Now, before I get carried away and call you the ‘c’ word (yeah, ‘compliment’, nah) I’m going to explain why you are the DUMBEST human walking the planet today.
I’m sure stealing credit card details pays well. Certainly better than the clean, honest, hard work that I do for my skinny paypack. And I doubt you’d give a thought to all the hours of overtime and going without that me and my family have done ALL YEAR LONG. All so that we could eliminate our credit card debt and be ready for a great Christmas break. Then you came along.
I admit, I don’t know how you stole my credit card details. You’ve got me there. But I have to assume that you purchased them from some kind of internet hacker who’s A LOT smarter than you.
Perhaps you should have asked for directions on “how to use stolen credit details”, as what you did next has earned you an internet diploma in dumbass-ed-ness. The ultimate ‘golden turd’ award.

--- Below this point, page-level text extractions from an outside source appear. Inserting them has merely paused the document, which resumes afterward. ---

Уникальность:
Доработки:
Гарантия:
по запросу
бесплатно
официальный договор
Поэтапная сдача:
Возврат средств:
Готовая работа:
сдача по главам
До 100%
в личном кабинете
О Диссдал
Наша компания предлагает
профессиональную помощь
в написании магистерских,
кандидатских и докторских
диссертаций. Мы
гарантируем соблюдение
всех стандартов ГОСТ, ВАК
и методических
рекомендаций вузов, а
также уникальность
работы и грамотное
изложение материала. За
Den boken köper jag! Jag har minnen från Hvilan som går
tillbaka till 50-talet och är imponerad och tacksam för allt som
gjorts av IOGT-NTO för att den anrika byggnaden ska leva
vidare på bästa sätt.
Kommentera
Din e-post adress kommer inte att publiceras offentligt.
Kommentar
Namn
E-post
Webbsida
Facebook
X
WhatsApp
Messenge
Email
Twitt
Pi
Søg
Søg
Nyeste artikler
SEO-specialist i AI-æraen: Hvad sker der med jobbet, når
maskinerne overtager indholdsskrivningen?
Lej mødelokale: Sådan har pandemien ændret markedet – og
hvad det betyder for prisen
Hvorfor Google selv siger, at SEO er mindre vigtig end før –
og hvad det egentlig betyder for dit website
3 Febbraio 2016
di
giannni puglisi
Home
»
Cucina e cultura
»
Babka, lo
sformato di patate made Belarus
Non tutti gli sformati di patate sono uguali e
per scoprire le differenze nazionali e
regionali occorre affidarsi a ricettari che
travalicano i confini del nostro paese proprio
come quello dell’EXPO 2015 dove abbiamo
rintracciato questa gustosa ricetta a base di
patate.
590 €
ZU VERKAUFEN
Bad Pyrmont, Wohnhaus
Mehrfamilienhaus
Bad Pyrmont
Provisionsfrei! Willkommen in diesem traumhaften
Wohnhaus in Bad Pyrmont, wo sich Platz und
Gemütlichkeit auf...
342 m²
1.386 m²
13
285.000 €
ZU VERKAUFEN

I know it’s Christmas and all, and everyone deserves a holiday. But criminals like you really do need to put the bottle down and think more clearly about how you pay for that holiday.

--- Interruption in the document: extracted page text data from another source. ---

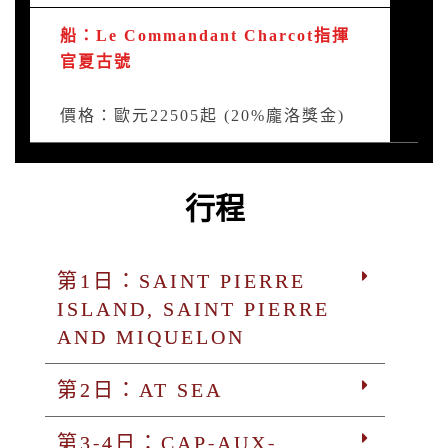
船：Le Commandant Charcot指揮
官夏古號
價格：歐元22505起 (20%龐洛獎金)
行程
第1日：SAINT PIERRE
ISLAND, SAINT PIERRE
AND MIQUELON
第2日：AT SEA
第3-4日：CAP-AUX-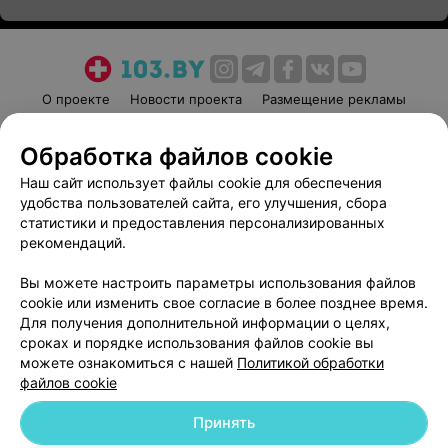
О проекте
Новости проекта
Размещение рекламы
Медицинский маркетинг
Публичный договор
Обработка файлов cookie
Пользовательское соглашение
Способы оплаты
Наш сайт использует файлы cookie для обеспечения
Вакансии
Партнеры
удобства пользователей сайта, его улучшения, сбора
Написать руководителю 103.by
статистики и предоставления персонализированных
Написать в поддержку
рекомендаций.
Персональные настройки cookie
Вы можете настроить параметры использования файлов
Обработка персональных данных
cookie или изменить свое согласие в более позднее время.
Для получения дополнительной информации о целях,
сроках и порядке использования файлов cookie вы
можете ознакомиться с нашей
Политикой обработки
файлов cookie
Принять
© 2026 ООО «Артокс Лаб», УНП 191700409
| 220012, Республика Беларусь,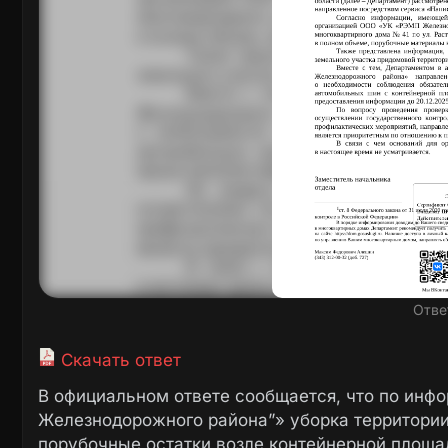
Отве
Скачать ответ
В официальном ответе сообщается, что по ин
Железнодорожного района”» уборка территории 
порубочные остатки возле контейнерной площа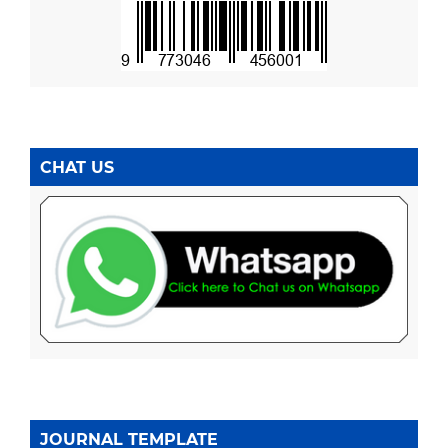
CHAT US
JOURNAL TEMPLATE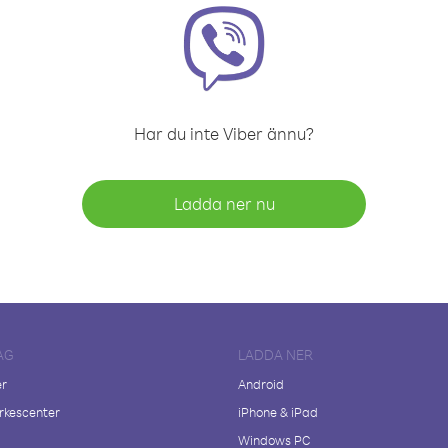
Har du inte Viber ännu?
Ladda ner nu
AG
LADDA NER
er
Android
kescenter
iPhone & iPad
Windows PC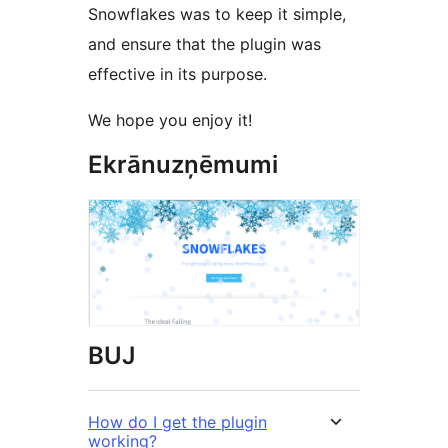
Snowflakes was to keep it simple,
and ensure that the plugin was
effective in its purpose.
We hope you enjoy it!
Ekrānuzņēmumi
BUJ
How do I get the plugin
working?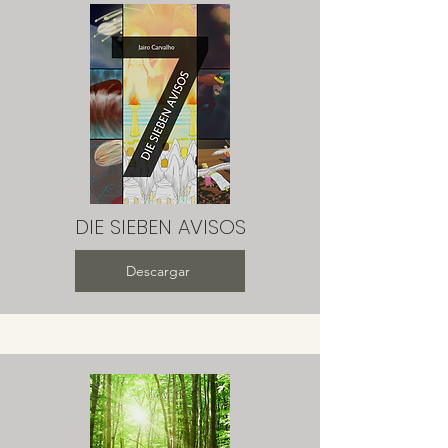
DIE SIEBEN AVISOS
Descargar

Purchasing your airline tickets on MY credit card redefines the word ‘stoopid’. Even to my 8 year old daughter. You are the thickest, densest stump in the kauri forest. Please, don’t be offended. And please, don’t breed. The world needs one less of you… not one more.
End of rant.
P.S. Good luck when the bank’s financial mafia turn up at the airport and take you into a quiet little back-room for a nice, friendly chat. Yeah, nah, I’m sure they’re just an urban myth designed to scare people like you out of business. Haha. Break a leg.
P.P.S. Don’t forget to wear your cutest knickers. Cos I have a feeling YOU are in for some good old fashioned prison lovin’, biarch.
P.P.P.S. I now feel I have got $834.34 of entertainment value at YOUR expense. I’m over it and heading into a great holiday season. Poorer, yes, but with a wealth of friends and whanau.